What sorrow is deeper than the full recognition of one's own now irrevocable deed, if one has, hereupon, fully to confess that this deed is, from one's own present point of view, a crime? Yet how could such ills be simply removed from existence if any range of individual expression, of freedom, of power to choose is to be left open at all? How can one possess spiritual effectiveness--the privilege that youth most ardently demands--without assuming the risk involved in taking personal responsibility for some aspects of the lives of our fellows? As for our blunders, what more precious privilege do we all claim than the privilege of making our own blunders, or at least a due proportion of them? When we act, every act is done for eternity, since it is irrevocable. When we love, we ask the privilege to bind up other destinies with our own. The tragedies of such a world as ours are, therefore, not such as could be simply wiped out of existence, unless one were ready to deprive every individual personality both of its range of free choice and of its effectiveness of action. When we suffer, then, in such a world, we know indeed that there need have been no such suffering had there been no world at all. But precisely when our ills are most bound up with [{252}] our own personal wills, we know that no mere removal of such ills could have occurred without the abolition of all the conditions which our spiritual freedom, our longing for effectiveness, and our love for union with other personalities make us regard as the conditions of the highest good. No God could conceivably give you the good of self-expression without granting you the privilege, not only of choosing wrongly, but of involving your brethren in the results of your misdeed. For when you love your kind, you aim to be a factor in their lives; and to deprive you of this privilege would be to insure your total failure. But if you possess this privilege, you share in a life that, in proportion to its importance and depth and range and richness of spiritual relations, is full of the possibilities of tragedy.
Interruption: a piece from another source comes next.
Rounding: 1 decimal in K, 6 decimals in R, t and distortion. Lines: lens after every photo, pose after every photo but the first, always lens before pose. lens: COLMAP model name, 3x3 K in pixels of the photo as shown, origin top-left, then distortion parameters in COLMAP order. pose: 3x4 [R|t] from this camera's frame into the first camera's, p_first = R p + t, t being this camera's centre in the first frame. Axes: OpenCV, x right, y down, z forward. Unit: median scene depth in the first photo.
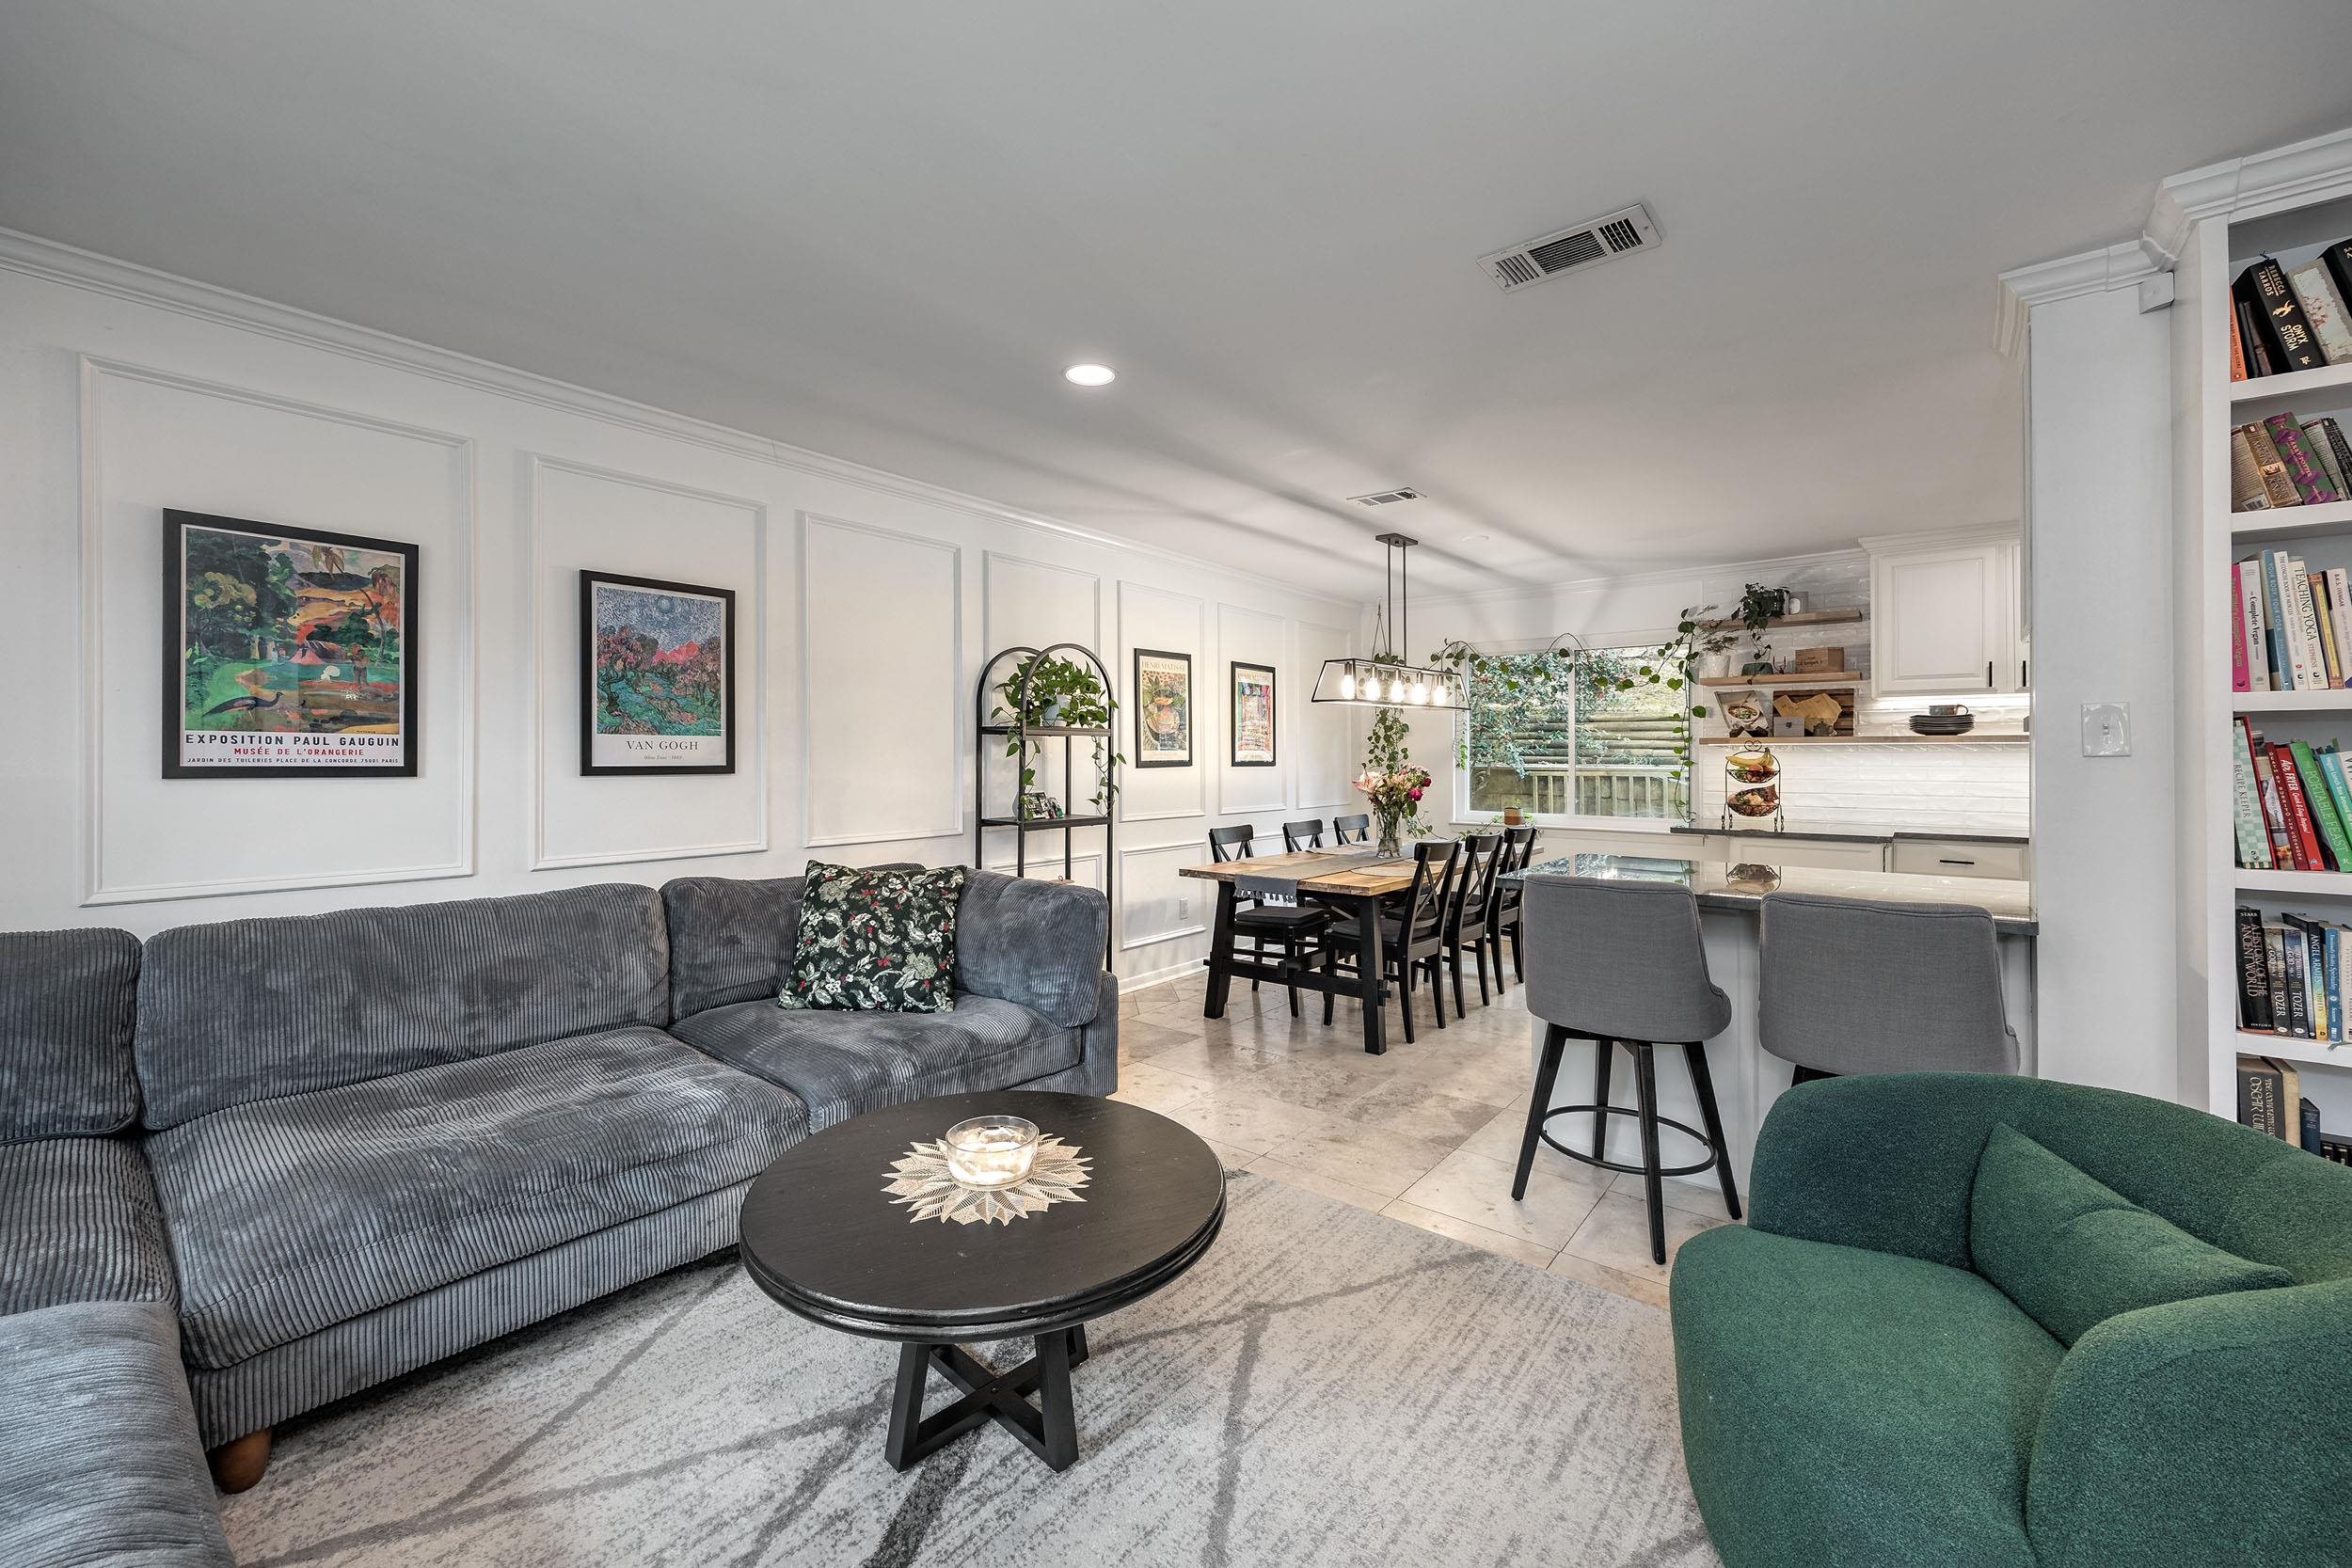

Face such tragedy, however, and what does it show you? The possibility, not of annulling an evil, or of ceasing to regret it, but of showing spiritual power, first, through idealising your grief, by seeing even through this grief the depth of the significance of our relations as individuals to one another, to our social order, and to the whole of life; secondly, through enduring your fortune; and thirdly, through conquering, by the might of the spirit, those goods which can only be won through such sorrow. What those goods are, the convict has just, if only in small part, told us. Griselda told us something about them which is much deeper still. For adversity and loyalty are, indeed, simply inseparable [{253}] companions. There could not be loyalty in a world where the loyal being himself met no adversities that personally belonged to and entered his own inner life. That this is true, let every loyal experience bear witness.
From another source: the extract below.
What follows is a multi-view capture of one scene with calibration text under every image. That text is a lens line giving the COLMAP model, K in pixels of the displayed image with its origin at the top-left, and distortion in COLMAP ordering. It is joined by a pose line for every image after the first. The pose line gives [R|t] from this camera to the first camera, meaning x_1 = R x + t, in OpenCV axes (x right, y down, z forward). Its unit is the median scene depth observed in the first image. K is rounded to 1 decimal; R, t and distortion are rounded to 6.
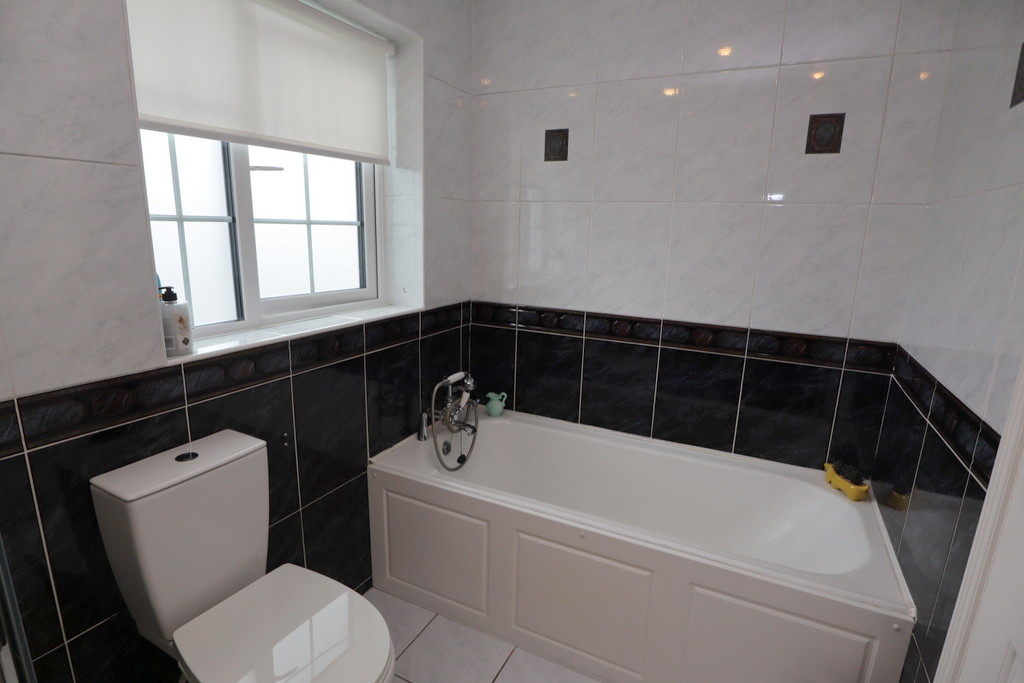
lens RADIAL K [[517.5, 0, 512.5], [0, 517.5, 344.0], [0, 0, 1]] dist [-0.032973, 0.007024]
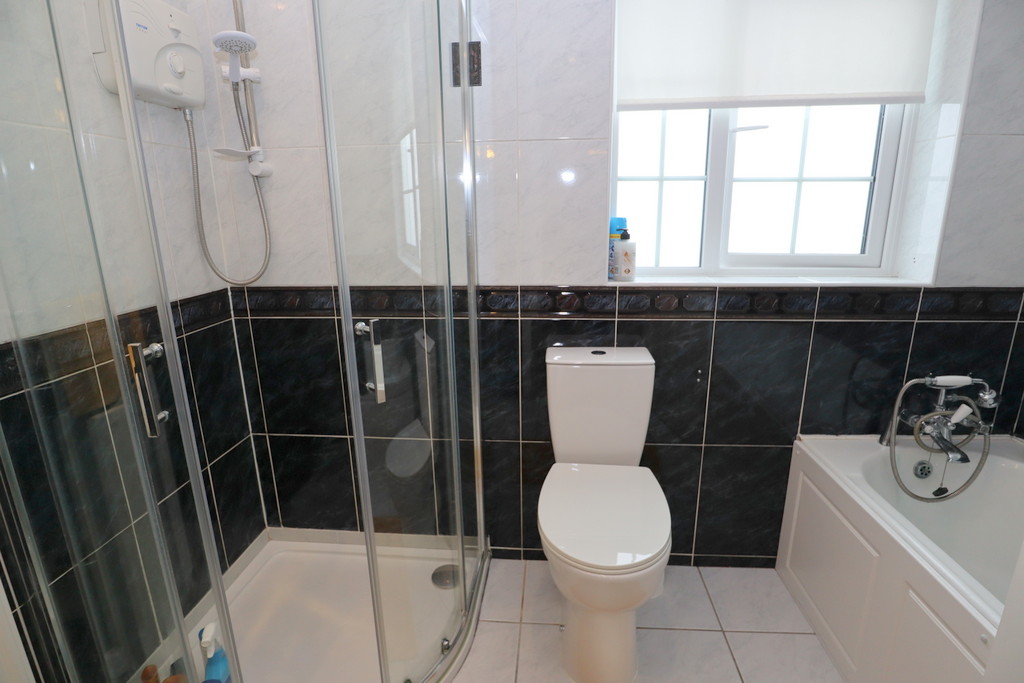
lens RADIAL K [[517.5, 0, 513.4], [0, 517.5, 344.9], [0, 0, 1]] dist [-0.032973, 0.007024]
pose [[0.377627, 0.201601, -0.903745, 0.315114], [-0.182136, 0.973115, 0.140971, 0.029121], [0.907868, 0.111371, 0.404193, 0.140620]]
Now such sorrows, such idealised evils, which are so interwoven with good that if the precious grief were wholly removed from existence, the courage, the fidelity, the spiritual self-possession, the peace through and in and beyond tribulation which such trials alone make possible, would also be removed--they surely show us that the abstract principle: "Evil ought to be abolished," is false. They show us that the divine will also must be made perfect through suffering. Since we can comprehend the meaning of such experiences only through resolute action, through courage, through loyalty, through the power of the spirit, they in no wise justify sloth, or mere passivity, or mystical idleness. The active dealing with such sorrow gives, as James himself once well asserts, a new dimension to life. No experiences go further than do these to show us how, in our loyalty and in our courage, we are becoming one with the master of life, who through sorrow overcomes.
Let man, the destroyer, then remember that there is one ill which he could not destroy, even if he were God, without also destroying all the spiritual prowess in which all those rejoice who, inspired by an ambition infinitely above that of Achilles, long [{254}] to be one with God through bearing and overcoming the sorrows of a world.
We have thus indicated a source of insight. To tell more about what it reveals would at once lead me, as you see, close to the most vital of all Christian teachings, the doctrine of the Atonement. But such a study belongs elsewhere.